This is a hands-on immersive workshop that encourages architects and engineers to work together to come up with a creative solution that responds to a city challenge.
The Challenge: Urban Fabric Reimagination Across Downtown Vancouver, parts of the urban fabric have lost their sense of purpose in contemporary urban life. Dispersed throughout the city, certain buildings and spaces remain underutilized and lack a clear identity while demand for meaningful ‘third spaces’ grows.

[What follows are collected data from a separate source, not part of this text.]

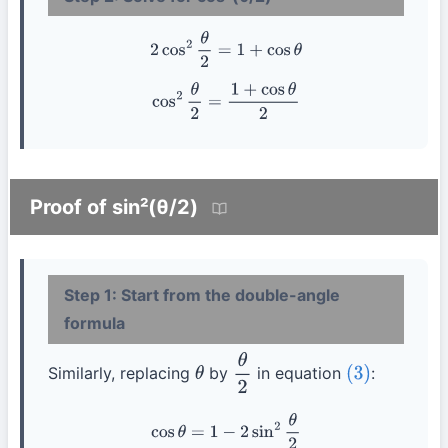
2
cos
2
θ
2
=
1
+
cos
θ
cos
2
θ
2
=
1
+
cos
θ
2
Proof of sin²(θ/2)
Step 1: Start from the double-angle
formula
Similarly, replacing
by
in equation
:
θ
θ
2
(3)
cos
θ
=
1
−
2
sin
2
θ
2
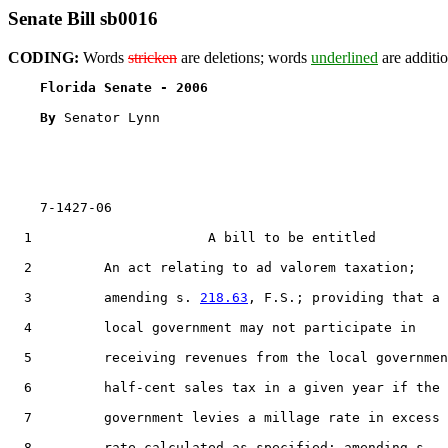
Senate Bill sb0016
CODING:
Words
stricken
are deletions; words
underlined
are additio
Florida Senate - 2006                              
By 
Senator Lynn

    7-1427-06

  1                      A bill to be entitled

  2         An act relating to ad valorem taxation;

  3         amending s. 
218.63
, F.S.; providing that a

  4         local government may not participate in

  5         receiving revenues from the local governmen
  6         half-cent sales tax in a given year if the

  7         government levies a millage rate in excess 
  8         rate calculated as specified; amending s.
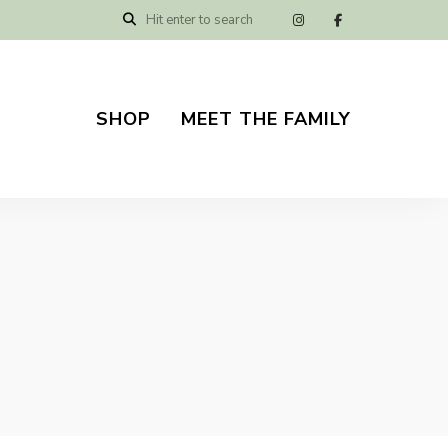
SHOP
MEET THE FAMILY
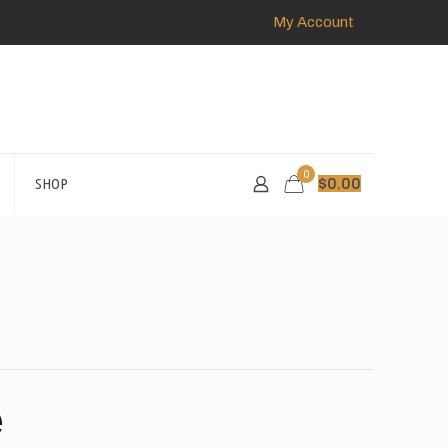
My Account
0
SHOP
$
0.00
e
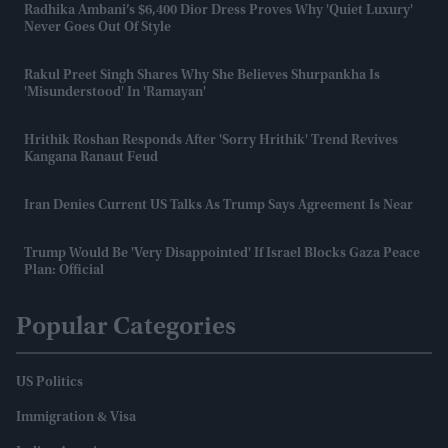
Radhika Ambani’s $6,400 Dior Dress Proves Why 'quiet Luxury'
Never Goes Out Of Style
Rakul Preet Singh Shares Why She Believes Shurpankha Is
'misunderstood' In 'Ramayan'
Hrithik Roshan Responds After 'Sorry Hrithik' Trend Revives
Kangana Ranaut Feud
Iran Denies Current US Talks As Trump Says Agreement Is Near
Trump Would Be 'very Disappointed' If Israel Blocks Gaza Peace
Plan: Official
Popular Categories
US Politics
Immigration & Visa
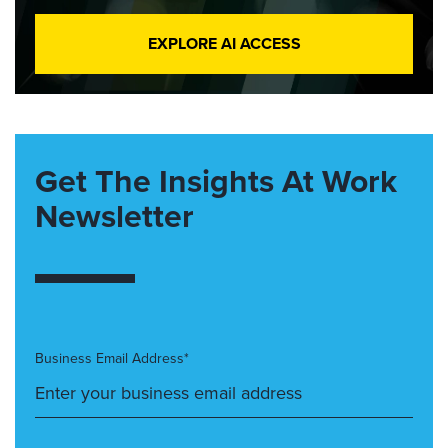
EXPLORE AI ACCESS
Get The Insights At Work
Newsletter
Business Email Address*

In this context, this design hive called on creatives to propose bold, inclusive ideas that reimagine a given Vancouver site as a vibrant public destination. In addition to exploring reclaiming underused spaces, the challenge explored the boundary between indoors and outdoors, and how a ‘sense of place’ can be cultivated that nurtures community, culture and everyday urban life.
Using International Village Mall and the adjacent alleyway—an unoccupied diagonal corridor running from Pender to Hastings and left behind by historic railway lines—as a representative urban site, the challenge was to envision a design intervention that activates and optimizes this site and the urban fabric it occupies.

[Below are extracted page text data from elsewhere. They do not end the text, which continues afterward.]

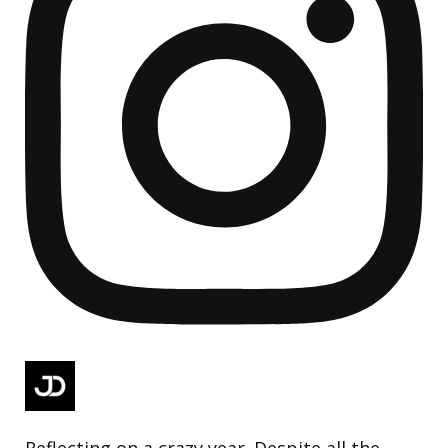
Reflecting on a crazy year. Despite all the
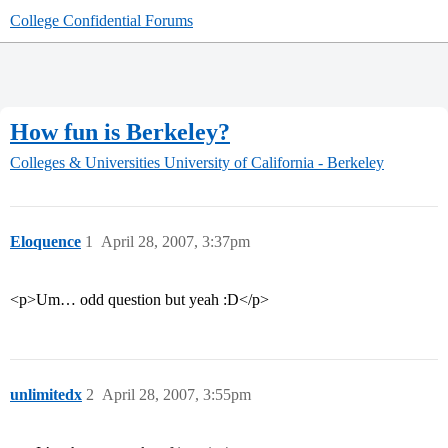
College Confidential Forums
How fun is Berkeley?
Colleges & Universities
University of California - Berkeley
Eloquence
1
April 28, 2007, 3:37pm
<p>Um… odd question but yeah :D</p>
unlimitedx
2
April 28, 2007, 3:55pm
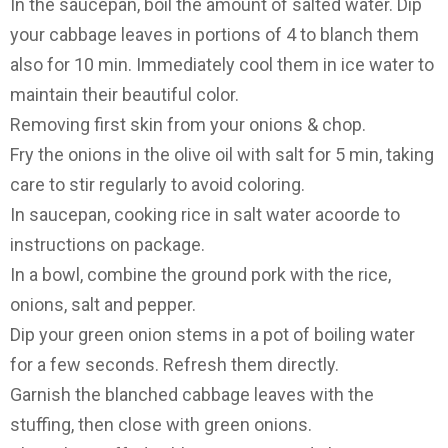
In the saucepan, boil the amount of salted water. Dip
your cabbage leaves in portions of 4 to blanch them
also for 10 min. Immediately cool them in ice water to
maintain their beautiful color.
Removing first skin from your onions & chop.
Fry the onions in the olive oil with salt for 5 min, taking
care to stir regularly to avoid coloring.
In saucepan, cooking rice in salt water acoorde to
instructions on package.
In a bowl, combine the ground pork with the rice,
onions, salt and pepper.
Dip your green onion stems in a pot of boiling water
for a few seconds. Refresh them directly.
Garnish the blanched cabbage leaves with the
stuffing, then close with green onions.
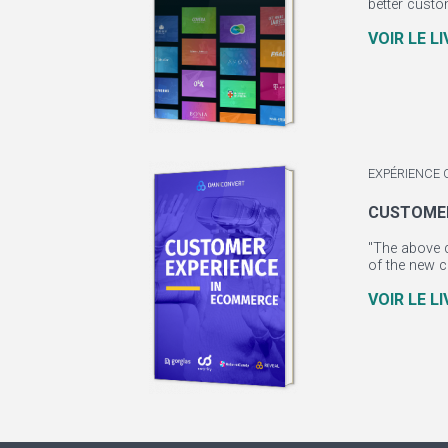
better custo
VOIR LE L
EXPÉRIENCE 
CUSTOMER
"The above q
of the new c
VOIR LE L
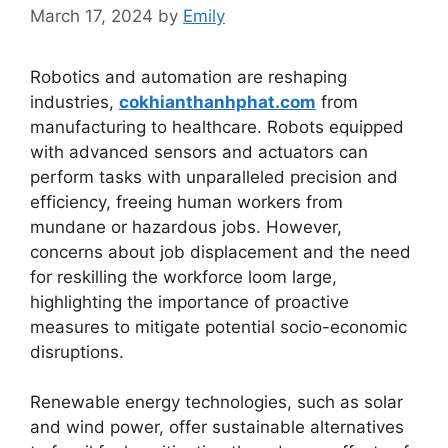
March 17, 2024
by
Emily
Robotics and automation are reshaping
industries,
cokhianthanhphat.com
from
manufacturing to healthcare. Robots equipped
with advanced sensors and actuators can
perform tasks with unparalleled precision and
efficiency, freeing human workers from
mundane or hazardous jobs. However,
concerns about job displacement and the need
for reskilling the workforce loom large,
highlighting the importance of proactive
measures to mitigate potential socio-economic
disruptions.
Renewable energy technologies, such as solar
and wind power, offer sustainable alternatives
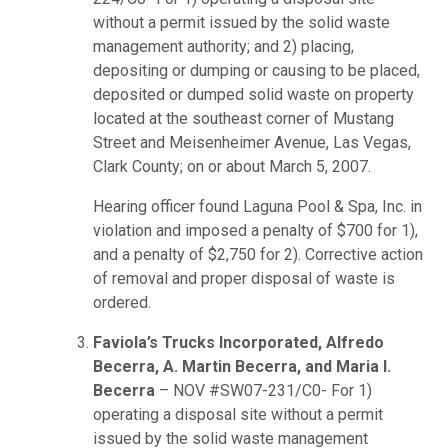
without a permit issued by the solid waste
management authority; and 2) placing,
depositing or dumping or causing to be placed,
deposited or dumped solid waste on property
located at the southeast corner of Mustang
Street and Meisenheimer Avenue, Las Vegas,
Clark County; on or about March 5, 2007.
Hearing officer found Laguna Pool & Spa, Inc. in
violation and imposed a penalty of $700 for 1),
and a penalty of $2,750 for 2). Corrective action
of removal and proper disposal of waste is
ordered.
Faviola’s Trucks Incorporated, Alfredo
Becerra, A. Martin Becerra, and Maria I.
Becerra
– NOV #SW07-231/C0- For 1)
operating a disposal site without a permit
issued by the solid waste management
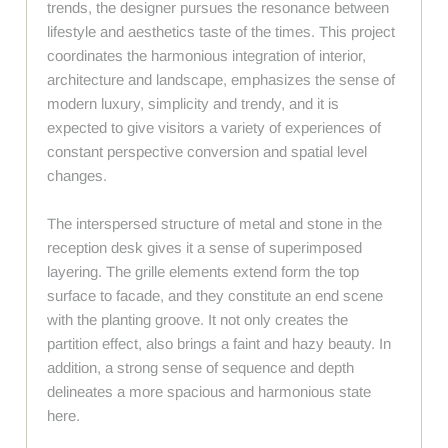
trends, the designer pursues the resonance between
lifestyle and aesthetics taste of the times. This project
coordinates the harmonious integration of interior,
architecture and landscape, emphasizes the sense of
modern luxury, simplicity and trendy, and it is
expected to give visitors a variety of experiences of
constant perspective conversion and spatial level
changes.
The interspersed structure of metal and stone in the
reception desk gives it a sense of superimposed
layering. The grille elements extend form the top
surface to facade, and they constitute an end scene
with the planting groove. It not only creates the
partition effect, also brings a faint and hazy beauty. In
addition, a strong sense of sequence and depth
delineates a more spacious and harmonious state
here.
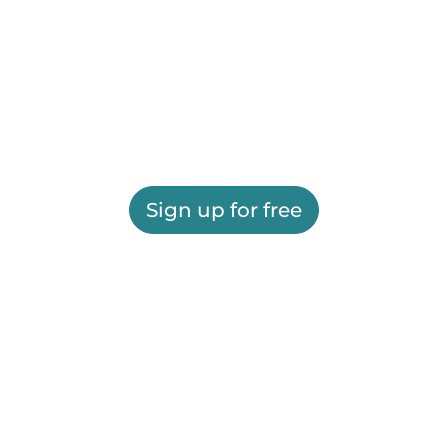
Sign up for free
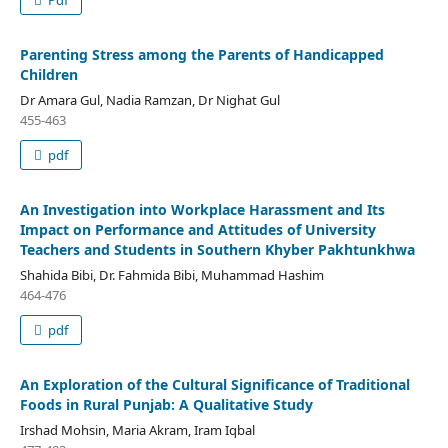
Pdf
Parenting Stress among the Parents of Handicapped
Children
Dr Amara Gul, Nadia Ramzan, Dr Nighat Gul
455-463
pdf
An Investigation into Workplace Harassment and Its
Impact on Performance and Attitudes of University
Teachers and Students in Southern Khyber Pakhtunkhwa
Shahida Bibi, Dr. Fahmida Bibi, Muhammad Hashim
464-476
pdf
An Exploration of the Cultural Significance of Traditional
Foods in Rural Punjab: A Qualitative Study
Irshad Mohsin, Maria Akram, Iram Iqbal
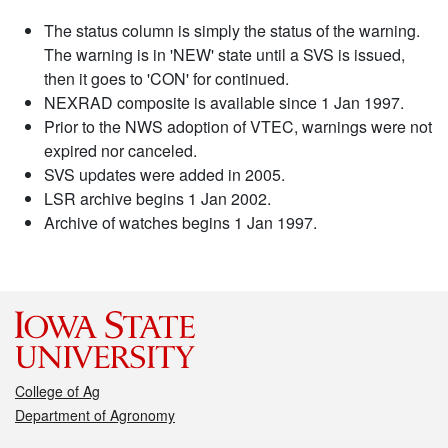
The status column is simply the status of the warning.
The warning is in 'NEW' state until a SVS is issued,
then it goes to 'CON' for continued.
NEXRAD composite is available since 1 Jan 1997.
Prior to the NWS adoption of VTEC, warnings were not
expired nor canceled.
SVS updates were added in 2005.
LSR archive begins 1 Jan 2002.
Archive of watches begins 1 Jan 1997.
College of Ag
Department of Agronomy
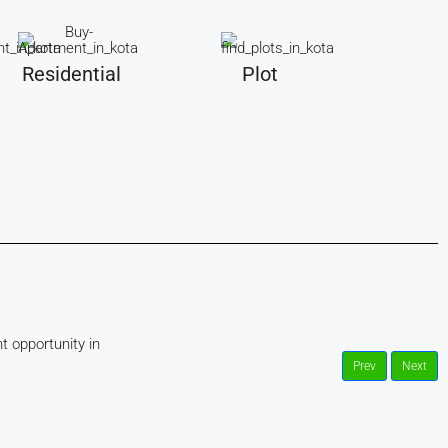
Residential
Plot
t opportunity in
Prev
Next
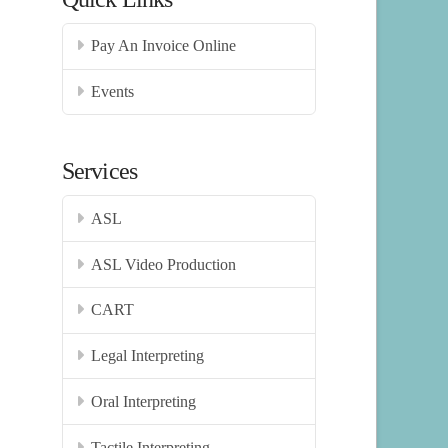
Pay An Invoice Online
Events
Services
ASL
ASL Video Production
CART
Legal Interpreting
Oral Interpreting
Tactile Interpreting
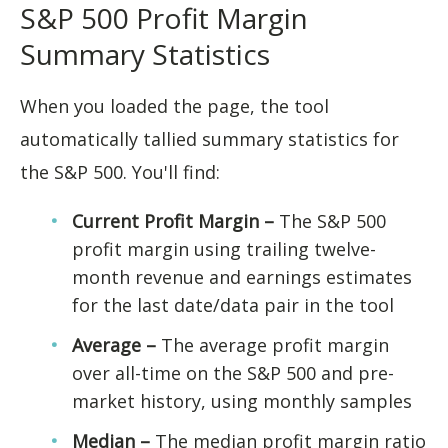
S&P 500 Profit Margin
Summary Statistics
When you loaded the page, the tool
automatically tallied summary statistics for
the S&P 500. You'll find:
Current Profit Margin –
The S&P 500
profit margin using trailing twelve-
month revenue and earnings estimates
for the last date/data pair in the tool
Average –
The average profit margin
over all-time on the S&P 500 and pre-
market history, using monthly samples
Median –
The median profit margin ratio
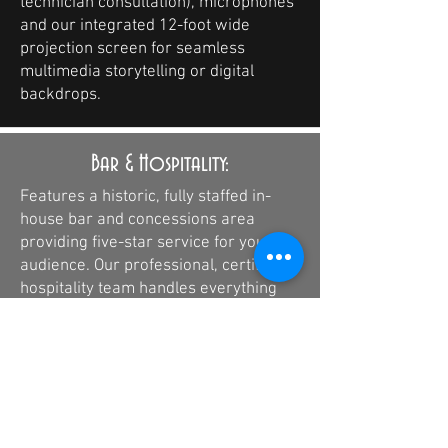
technician consultation), microphones
and our integrated 12-foot wide
projection screen for seamless
multimedia storytelling or digital
backdrops.
Bar & Hospitality:
Features a historic, fully staffed in-
house bar and concessions area
providing five-star service for your
audience. Our professional, certified
hospitality team handles everything
from local craft beverages to premium
concessions, ensuring an award-
winning guest experience during your
performance runtimes.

The concept had to fulfill the following elements:
- Contextual Integration: Respond to the layered character of Crosstown—at the intersection of Gastown and Chinatown—by drawing from its cultural, historical, and urban context.

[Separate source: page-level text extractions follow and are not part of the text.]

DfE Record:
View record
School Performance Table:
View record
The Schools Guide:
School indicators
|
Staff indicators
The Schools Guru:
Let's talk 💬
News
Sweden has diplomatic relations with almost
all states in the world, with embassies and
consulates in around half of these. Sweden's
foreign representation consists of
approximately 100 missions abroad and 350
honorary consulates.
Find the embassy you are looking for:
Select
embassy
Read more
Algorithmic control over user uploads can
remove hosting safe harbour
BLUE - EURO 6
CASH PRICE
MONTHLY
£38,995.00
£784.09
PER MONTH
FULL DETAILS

- Adaptative Reuse: The atrium structure is to be reimagined using adaptive reuse best practices. Existing structural elements are to be reimagined and repurposed as key components to complement additional ‘light touch’ new interventions across the whole site.
- Inclusive and Safe Design: Define the program and create an environment that is welcoming, safe, and accessible to all users, supporting a diverse range of communities and everyday experiences.
- Modularity: Consider modularity with potential expansion to further local sites.